I tell her about mom being in the hospital and calling dad in the middle of the night. (The doctor had planned to induce labor on Friday afternoon. But she fooled us and chose to leave the womb very early on that Friday morning).

I tell her about holding her after she came out of mom’s tummy and how we put her under a warm lamp because she was kind of cold when she was born. And then I tell her how mom fed her and told her “I love you” right away.

And I tell her about how it snowed on her birthday and we all spent the day in the quiet of the hospital room… just the three of us. We all took a nap together. And then she came home.

She loves to hear the story. And I love to tell it.

Then I ask her. Do you know when your birthday is?

She surprised me by saying “Yes I do!”

“Oh really, and when is it?” I asked, anxiously awaiting her response. She is smart enough to tell me when she doesn’t know the answer to a question. So when she said she knew when her birthday was, I knew she’d say something that made sense to her and maybe to me. But I couldn’t imagine what that would be. I was quite sure, however, that it wasn’t going to be November 10th (her actual date of birth).

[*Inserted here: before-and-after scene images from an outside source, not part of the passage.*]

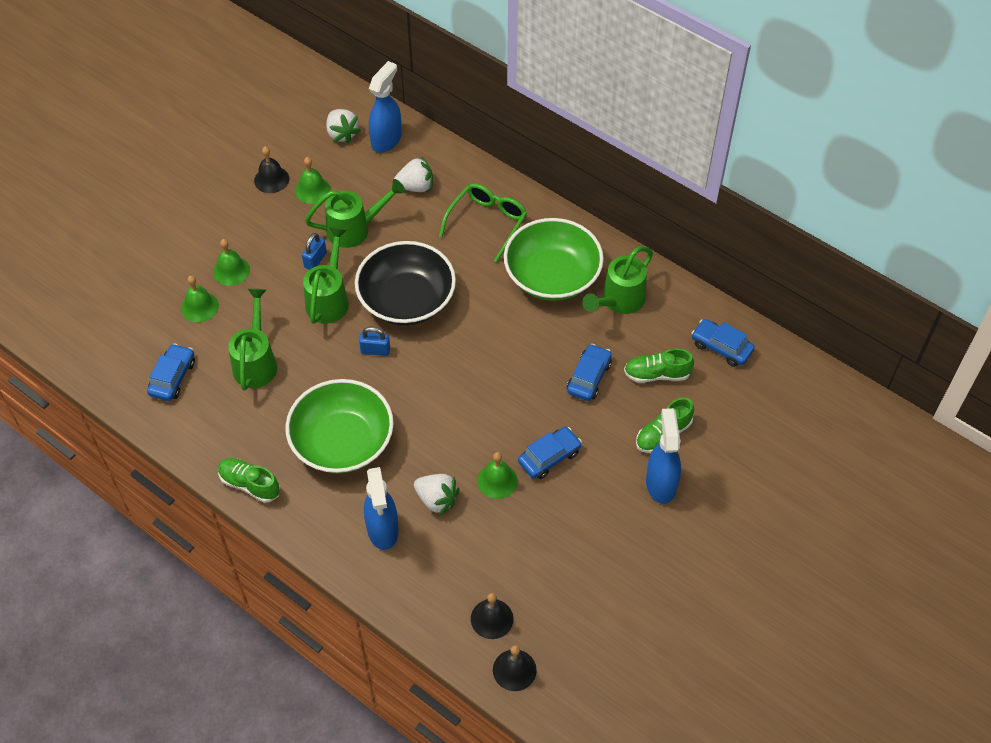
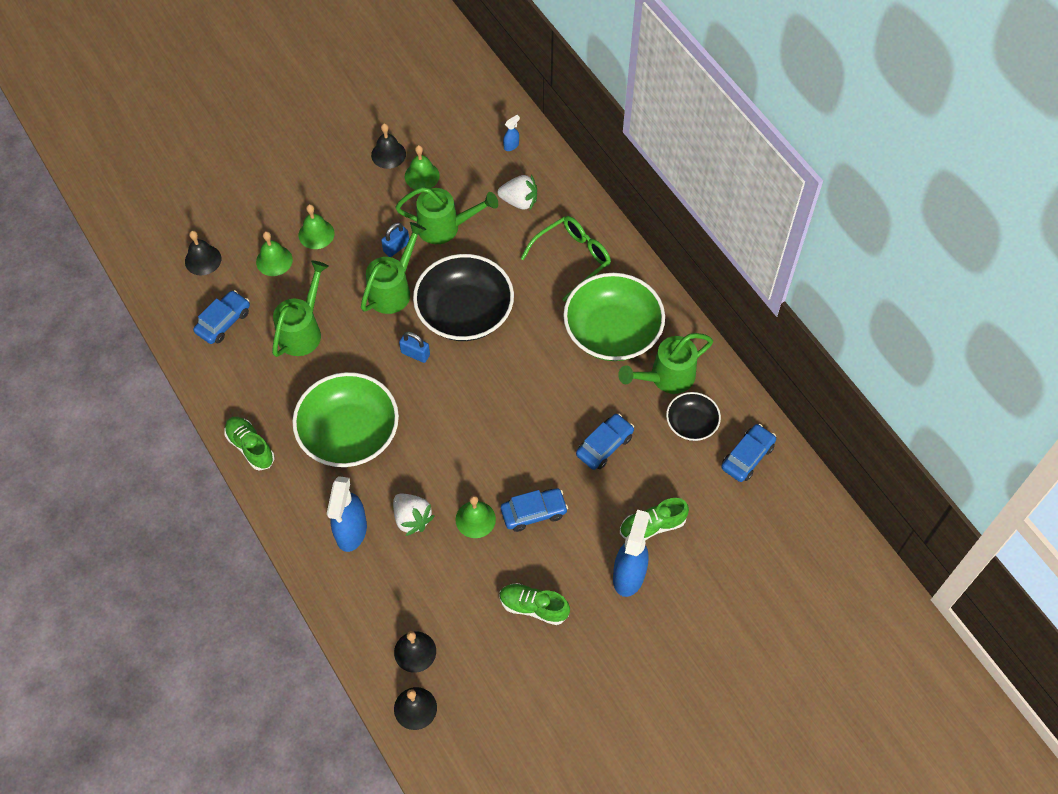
camera: 20 degrees right, 5 degrees up
white strawberry [326,109,361,143] -> none
blue spray bottle [369,61,402,153] -> blue spray bottle [503,115,520,151], size x0.44
green shoe [624,348,694,383] -> green shoe moved to [500,583,570,625]
blue car [691,319,755,367] -> blue car turned 75 degrees clockwise [721,424,776,482]
none -> black bell [185,231,221,275]
none -> black bowl [666,392,721,441]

“When the leaves fall off the trees Dad,” she said triumphantly. She smiled with the pride and satisfaction of knowing the answer to such an important question.

But how did she manage to come up with this? I wondered. Then I realized that last year during the weekend of her birthday I was raking leaves into several piles in the back yard.

And when the day of her party turned out to be a balmy 50 degrees and sunny, she and her friends ran outside and jumped in the leaves until the piles had been completely dispersed, as if they’d never existed.

So, that is why she knows her birthday is “when the leaves fall from the trees.”

There is something so innocent about the answer. So pure and real that I marvel at the simplicity of it. For my daughter, the month of November doesn’t even exist. But the change of the seasons is as real as she is.